By being myself and finding someone who does the same. If you and the other person are 100% truly yourself around each other and 100% enjoy every minute of it, you just may have found the one. Also, never try to change them. It will build resentment. Instead, work on accepting them and expect that they do the same.
Just back from Vietnam, young airman, working at bowling alley to make ends meet. Walked around the corner and there was the most beautiful women I had ever seen. Today we are married for 45 years. Best thing that ever happened to me.
I was 17 year old me working at the gas station / auto garage my grandpa owned. It was spring break week, so we were expecting heavy tourism traffic.
Things were running along smoothly, when this Toyota Highlander pulled up. The dad and oldest daughter got out, and went inside. I started pumping the gas, and checking the tires e we Jen they came back in. I noticed the band on her shirt was my favorite band, so I simply just sang a line from one of my favorite songs by them.
She looked my way, and finished the lyric. I took that as a sign that I should talk to this girl more. It was brief, but I got enough information to know where she was staying for the week, and a coffee date at 6pm that night. One date led to three more times seeing her before she left, and us deciding to do a long distance relationship.
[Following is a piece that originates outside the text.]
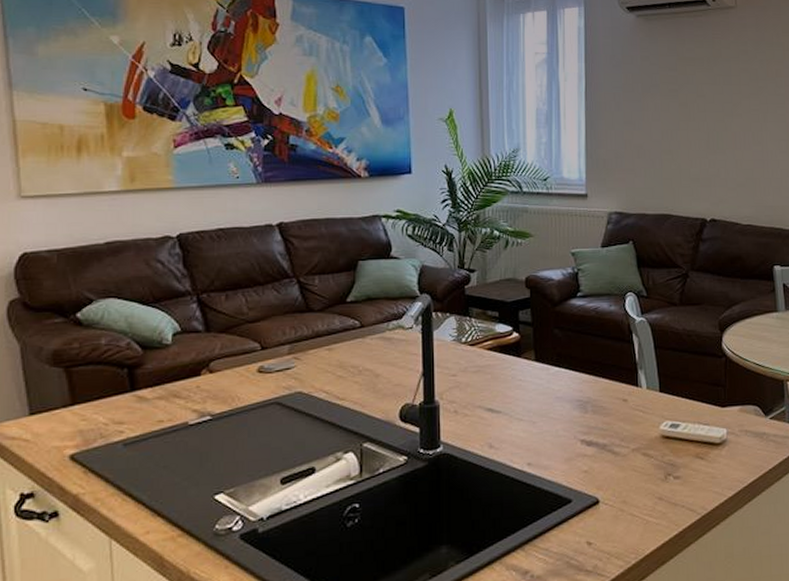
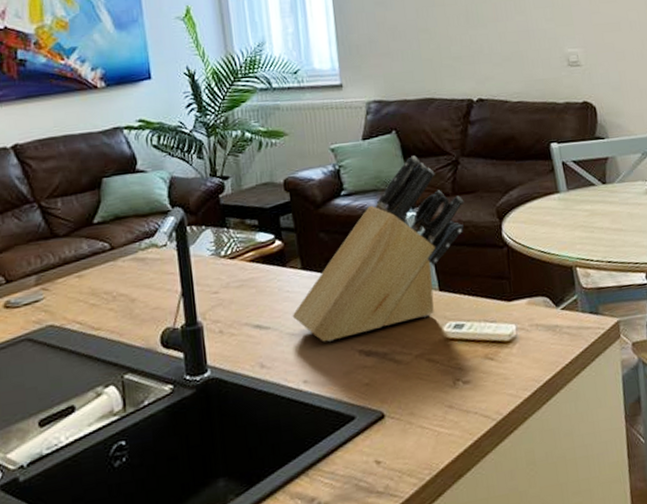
knife block: none [522,266,690,430] -> present [292,155,464,342]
So many thought it would fail, and that we couldn’t do it, but as we get ready to celebrate our 20 year anniversary of our first date, we’re still proving the critics wrong.
Craigslist. I put an ad up in the non ‘casual encounters’ page and got one response. We emailed back and forth for a couple of days and then I asked her out that weekend. We went to dinner and it lasted like 3 hours. An older couple next to us asked us how long we’d been married. We told them it was our first date and the woman said we seemed so comfortable with each other. We’ve been together 9 years and married 6.
First I worked on myself by taking up hobbies and working out. This naturally built up my confidence.
Then I expanded my social circle by going to meet ups. I met a couple people who I'd consider friends.
Then I met friends of those friends. Before I knew it someone had come along who took an interest in me. We became fast friends and figured out we shared each others' values. She asked me out and we've been together for 4 years.
I was working at a Packers bar during my second round of college, she was a Packers fan and came there out of curiosity. I thought she was super cute so I told her I liked her glasses and we chatted. Let her leave without getting her number.
Next day she came back… to give me her number. We talked and realized we had a lot in common. Like, weird stuff. Both same age (31), both no kids, both had a significant other die while we were dating them, both live and breathe football (her dad coached high school for 30 years and her uncle is in the NFL Hall of Fame), same clothing taste, so on and so on.
She came over to my house to hang out and never left. Got married 9 months later, that was seven years ago.